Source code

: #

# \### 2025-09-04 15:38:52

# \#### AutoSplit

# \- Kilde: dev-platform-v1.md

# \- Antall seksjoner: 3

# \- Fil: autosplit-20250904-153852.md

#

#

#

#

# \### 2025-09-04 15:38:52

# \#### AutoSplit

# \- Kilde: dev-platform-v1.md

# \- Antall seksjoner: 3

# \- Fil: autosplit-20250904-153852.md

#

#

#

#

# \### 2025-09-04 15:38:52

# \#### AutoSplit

▶ _Written task_:
Please format the listing above as a JSON list of strings, one string per line, leaving out blank lines.

▶ _Result_:
[
  "Source code",
  ": #",
  "# \\### 2025-09-04 15:38:52",
  "# \\#### AutoSplit",
  "# \\- Kilde: dev-platform-v1.md",
  "# \\- Antall seksjoner: 3",
  "# \\- Fil: autosplit-20250904-153852.md",
  "#",
  "#",
  "#",
  "#",
  "# \\### 2025-09-04 15:38:52",
  "# \\#### AutoSplit",
  "# \\- Kilde: dev-platform-v1.md",
  "# \\- Antall seksjoner: 3",
  "# \\- Fil: autosplit-20250904-153852.md",
  "#",
  "#",
  "#",
  "#",
  "# \\### 2025-09-04 15:38:52",
  "# \\#### AutoSplit"
]